Reservation of Shares
We will at all times reserve and keep available out of the authorized and unissued shares of common stock, solely for issuance upon conversion
of the Mandatory Convertible Preferred Stock, the maximum number of shares of our common stock as shall be issuable from time to time upon the conversion of all the shares of the Mandatory Convertible
Preferred Stock then outstanding.
Transfer Agent, Registrar and Conversion and Dividend Disbursing Agent
Computershare Inc. is the transfer agent and registrar of our common stock and will serve as transfer agent, registrar, conversion and dividend
disbursing agent for the Mandatory Convertible Preferred Stock.
Book-Entry, Delivery and Form
The Mandatory Convertible Preferred Stock will be issued in global form. DTC or its nominee will be the sole registered holder of the Mandatory
Convertible Preferred Stock. Ownership of beneficial interests in the Mandatory Convertible Preferred Stock in global form will be limited to persons who have accounts with DTC, or "participants", or
persons who hold interests through such participants. Ownership of beneficial interests in the Mandatory Convertible Preferred Stock in global form will be shown on, and the transfer of that ownership
will be effected only through, records maintained by DTC or its nominee (with respect to interests of participants) and the records of participants (with respect to interests of persons other than
participants).

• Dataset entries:
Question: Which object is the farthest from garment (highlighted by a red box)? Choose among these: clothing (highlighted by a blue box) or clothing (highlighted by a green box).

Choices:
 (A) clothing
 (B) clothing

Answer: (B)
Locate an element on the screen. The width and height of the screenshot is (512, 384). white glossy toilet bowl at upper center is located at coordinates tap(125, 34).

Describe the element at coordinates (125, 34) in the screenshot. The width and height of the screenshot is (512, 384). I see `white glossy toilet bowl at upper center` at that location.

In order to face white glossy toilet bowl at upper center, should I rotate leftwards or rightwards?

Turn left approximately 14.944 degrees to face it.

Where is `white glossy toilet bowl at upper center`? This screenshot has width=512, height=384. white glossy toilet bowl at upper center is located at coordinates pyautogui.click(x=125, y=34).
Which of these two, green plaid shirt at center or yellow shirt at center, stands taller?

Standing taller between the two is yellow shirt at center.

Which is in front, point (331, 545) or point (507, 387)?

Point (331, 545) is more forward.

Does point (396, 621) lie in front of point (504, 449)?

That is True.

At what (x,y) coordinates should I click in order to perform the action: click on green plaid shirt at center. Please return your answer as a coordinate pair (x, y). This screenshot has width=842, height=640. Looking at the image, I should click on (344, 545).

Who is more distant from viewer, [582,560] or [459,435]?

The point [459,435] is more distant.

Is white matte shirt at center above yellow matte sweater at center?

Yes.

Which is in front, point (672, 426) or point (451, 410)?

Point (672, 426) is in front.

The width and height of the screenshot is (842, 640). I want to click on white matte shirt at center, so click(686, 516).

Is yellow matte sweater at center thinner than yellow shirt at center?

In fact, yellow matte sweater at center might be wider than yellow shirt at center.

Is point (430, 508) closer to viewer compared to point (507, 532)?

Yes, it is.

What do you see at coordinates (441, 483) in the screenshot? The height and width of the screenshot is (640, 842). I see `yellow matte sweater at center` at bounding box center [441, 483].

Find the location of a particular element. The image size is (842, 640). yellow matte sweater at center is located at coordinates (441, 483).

• Exercise 1:
Answer these questions from the preferred stock excerpt, one line each:
(a) Which company is the transfer agent and registrar of the common stock?
(b) In what form will the Mandatory Convertible Preferred Stock be issued?
(c) Who will be the sole registered holder of the Mandatory Convertible Preferred Stock?
• Exercise 2:
Decide whether each statement agrees with the preferred stock excerpt, answering yes or no and quoting the words that settle it:
(a) The reserved shares of common stock may also be issued for purposes other than conversion.
(b) Computershare Inc. will serve as dividend disbursing agent for the Mandatory Convertible Preferred Stock.
(c) Ownership of beneficial interests in the global-form stock is limited to persons with DTC accounts or persons holding interests through such participants.
• Exercise 3: Pick up the preferred stock excerpt after its last sentence and extend it by one paragraph.
The lines above play no part in any of this.

• Exercise result 1:
(a) Computershare Inc.
(b) Global form.
(c) DTC or its nominee.

• Exercise result 2:
(a) No: "solely for issuance upon conversion of the Mandatory Convertible Preferred Stock"
(b) Yes: "will serve as transfer agent, registrar, conversion and dividend disbursing agent for the Mandatory Convertible Preferred Stock"
(c) Yes: "will be limited to persons who have accounts with DTC, or "participants", or persons who hold interests through such participants"

• Exercise result 3:
So
long as DTC, or its nominee, is the registered owner or holder of a global certificate representing the shares of the Mandatory Convertible Preferred Stock, DTC or such nominee, as
the case may be, will be considered the sole holder of the shares of the Mandatory Convertible Preferred Stock represented by such global certificate for all purposes under the Certificate of
Designations establishing the terms of the Mandatory Convertible Preferred Stock. No beneficial owner of an interest in the shares of the Mandatory Convertible Preferred Stock in global form will be
able to transfer that interest except in accordance with the applicable procedures of DTC in addition to those provided for under the Certificate of Designations establishing the terms of the
Mandatory Convertible Preferred Stock.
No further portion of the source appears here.